The Scotland office in Edinburgh faced protests by Strathclyde University students to save one of their fellow students from being deported to his home country of Ghana.
Lord Elias Mensah Apetsi, a Master’s student in Counselling, was detained on March 11th, following his monthly visit to the Border and Immigration agency office in Glasgow. The agency claims that Apetsi’s ‘Leave to Remain’ form was submitted too late, however the NUS claim that this was due to “human error, not of Lord’s making”.
Apetsi has lived in the United Kingdom for 9 years, and has both a son and stepson residing in the country – both of whom are believed to still be in Glasgow.
Following Apetsi’s detention, he was taken to Dungavel, then to Lincolnshire, Oxford and finally Gatwick, all within the space of a week.
Apetsi was also elected, in his absence due to his detention, Asylum and Refugee officer on NUS Scotland’s executive committee.
Raj Jeyaray, Vice President of Diversity at Strathclyde, has kept in contact with Apetsi. He told the Evening Times; “Lord is in fear for his life”.
As well as the NUS and Strathclyde University, First Minister Nicola Sturgeon and Scottish Greens Co-convener Patrick Harvie have also leant their support to the campaign.

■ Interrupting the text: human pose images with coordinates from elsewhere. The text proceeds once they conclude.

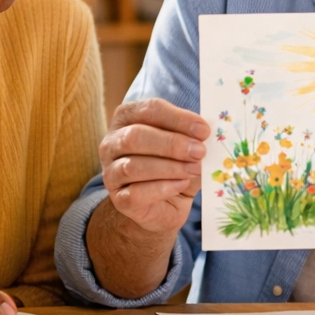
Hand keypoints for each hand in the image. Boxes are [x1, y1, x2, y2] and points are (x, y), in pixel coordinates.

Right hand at [99, 98, 207, 237]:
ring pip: (133, 166)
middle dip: (172, 143)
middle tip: (199, 152)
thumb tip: (204, 133)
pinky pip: (136, 193)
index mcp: (128, 118)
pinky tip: (181, 185)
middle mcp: (112, 143)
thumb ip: (192, 136)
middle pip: (136, 135)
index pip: (149, 109)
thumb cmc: (174, 167)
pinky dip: (163, 188)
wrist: (165, 205)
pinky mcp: (118, 199)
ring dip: (170, 167)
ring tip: (194, 169)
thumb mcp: (185, 146)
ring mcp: (111, 173)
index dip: (178, 119)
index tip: (203, 131)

Glasgow MPs Patrick Grady and Chris Stephens also joined a protest outside the Home Office in London, showing their support for Lord’s case.
Apetsi was scheduled to be flown back to Ghana on the same day as the protests (March 22nd), at 11pm, but the protests managed to halt the deportation.
Ashley Cameron, who also serves on the NUS Scotland Executive Committee, told Brig that Apetsi “is a model student, a positive role model, a much-loved citizen, a man who contributes so much to his community and the father to two young boys.”
The Stirling University student also said that the deportation of Apetsi violated Article 8 of the European Convention on Human Rights, before describing his treatment as “horrendous”.
This news comes following revelations that Home Secretary Theresa May had wrongfully deported 48,000 students.